[[ ENTRIES PROVIDED, beginning ]]

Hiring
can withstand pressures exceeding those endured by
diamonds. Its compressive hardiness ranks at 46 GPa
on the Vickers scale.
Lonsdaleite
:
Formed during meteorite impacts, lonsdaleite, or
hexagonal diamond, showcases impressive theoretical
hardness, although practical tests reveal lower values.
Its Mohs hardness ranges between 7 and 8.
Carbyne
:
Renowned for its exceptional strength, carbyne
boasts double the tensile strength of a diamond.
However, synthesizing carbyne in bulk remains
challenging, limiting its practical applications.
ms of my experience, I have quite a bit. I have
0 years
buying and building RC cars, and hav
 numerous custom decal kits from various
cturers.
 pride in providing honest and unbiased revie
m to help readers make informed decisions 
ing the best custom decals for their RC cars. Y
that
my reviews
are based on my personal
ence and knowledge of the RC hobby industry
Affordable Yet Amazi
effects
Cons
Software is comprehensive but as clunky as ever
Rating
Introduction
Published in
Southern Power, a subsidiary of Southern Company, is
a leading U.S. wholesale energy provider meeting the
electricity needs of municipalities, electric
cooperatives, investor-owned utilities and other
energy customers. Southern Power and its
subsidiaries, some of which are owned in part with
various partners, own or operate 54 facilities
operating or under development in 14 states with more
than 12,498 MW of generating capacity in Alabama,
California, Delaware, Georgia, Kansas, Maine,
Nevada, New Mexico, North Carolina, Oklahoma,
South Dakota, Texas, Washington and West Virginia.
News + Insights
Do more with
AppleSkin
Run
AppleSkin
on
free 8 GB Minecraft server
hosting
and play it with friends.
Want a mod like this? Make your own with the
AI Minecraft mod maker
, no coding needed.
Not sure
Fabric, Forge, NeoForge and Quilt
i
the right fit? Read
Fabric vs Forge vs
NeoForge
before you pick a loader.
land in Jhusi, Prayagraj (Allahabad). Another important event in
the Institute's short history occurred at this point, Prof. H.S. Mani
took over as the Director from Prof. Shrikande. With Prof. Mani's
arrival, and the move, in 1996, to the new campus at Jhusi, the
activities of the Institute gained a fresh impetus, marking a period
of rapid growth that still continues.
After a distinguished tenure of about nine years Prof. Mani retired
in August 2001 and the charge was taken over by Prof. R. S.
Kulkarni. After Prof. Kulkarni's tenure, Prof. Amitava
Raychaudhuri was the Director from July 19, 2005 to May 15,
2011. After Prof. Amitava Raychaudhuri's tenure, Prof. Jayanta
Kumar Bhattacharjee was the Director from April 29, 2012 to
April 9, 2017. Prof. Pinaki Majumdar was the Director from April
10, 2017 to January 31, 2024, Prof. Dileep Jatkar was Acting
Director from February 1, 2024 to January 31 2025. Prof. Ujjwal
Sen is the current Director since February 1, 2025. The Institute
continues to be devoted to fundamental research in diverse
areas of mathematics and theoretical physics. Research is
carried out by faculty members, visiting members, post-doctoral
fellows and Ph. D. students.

[[ ENTRIES PROVIDED, end ]]

**WRITTEN TASK:** Copy out every record above exactly as written.

**TASK RESULT:**
Hiring
can withstand pressures exceeding those endured by
diamonds. Its compressive hardiness ranks at 46 GPa
on the Vickers scale.
Lonsdaleite
:
Formed during meteorite impacts, lonsdaleite, or
hexagonal diamond, showcases impressive theoretical
hardness, although practical tests reveal lower values.
Its Mohs hardness ranges between 7 and 8.
Carbyne
:
Renowned for its exceptional strength, carbyne
boasts double the tensile strength of a diamond.
However, synthesizing carbyne in bulk remains
challenging, limiting its practical applications.
ms of my experience, I have quite a bit. I have
0 years
buying and building RC cars, and hav
 numerous custom decal kits from various
cturers.
 pride in providing honest and unbiased revie
m to help readers make informed decisions 
ing the best custom decals for their RC cars. Y
that
my reviews
are based on my personal
ence and knowledge of the RC hobby industry
Affordable Yet Amazi
effects
Cons
Software is comprehensive but as clunky as ever
Rating
Introduction
Published in
Southern Power, a subsidiary of Southern Company, is
a leading U.S. wholesale energy provider meeting the
electricity needs of municipalities, electric
cooperatives, investor-owned utilities and other
energy customers. Southern Power and its
subsidiaries, some of which are owned in part with
various partners, own or operate 54 facilities
operating or under development in 14 states with more
than 12,498 MW of generating capacity in Alabama,
California, Delaware, Georgia, Kansas, Maine,
Nevada, New Mexico, North Carolina, Oklahoma,
South Dakota, Texas, Washington and West Virginia.
News + Insights
Do more with
AppleSkin
Run
AppleSkin
on
free 8 GB Minecraft server
hosting
and play it with friends.
Want a mod like this? Make your own with the
AI Minecraft mod maker
, no coding needed.
Not sure
Fabric, Forge, NeoForge and Quilt
i
the right fit? Read
Fabric vs Forge vs
NeoForge
before you pick a loader.
land in Jhusi, Prayagraj (Allahabad). Another important event in
the Institute's short history occurred at this point, Prof. H.S. Mani
took over as the Director from Prof. Shrikande. With Prof. Mani's
arrival, and the move, in 1996, to the new campus at Jhusi, the
activities of the Institute gained a fresh impetus, marking a period
of rapid growth that still continues.
After a distinguished tenure of about nine years Prof. Mani retired
in August 2001 and the charge was taken over by Prof. R. S.
Kulkarni. After Prof. Kulkarni's tenure, Prof. Amitava
Raychaudhuri was the Director from July 19, 2005 to May 15,
2011. After Prof. Amitava Raychaudhuri's tenure, Prof. Jayanta
Kumar Bhattacharjee was the Director from April 29, 2012 to
April 9, 2017. Prof. Pinaki Majumdar was the Director from April
10, 2017 to January 31, 2024, Prof. Dileep Jatkar was Acting
Director from February 1, 2024 to January 31 2025. Prof. Ujjwal
Sen is the current Director since February 1, 2025. The Institute
continues to be devoted to fundamental research in diverse
areas of mathematics and theoretical physics. Research is
carried out by faculty members, visiting members, post-doctoral
fellows and Ph. D. students.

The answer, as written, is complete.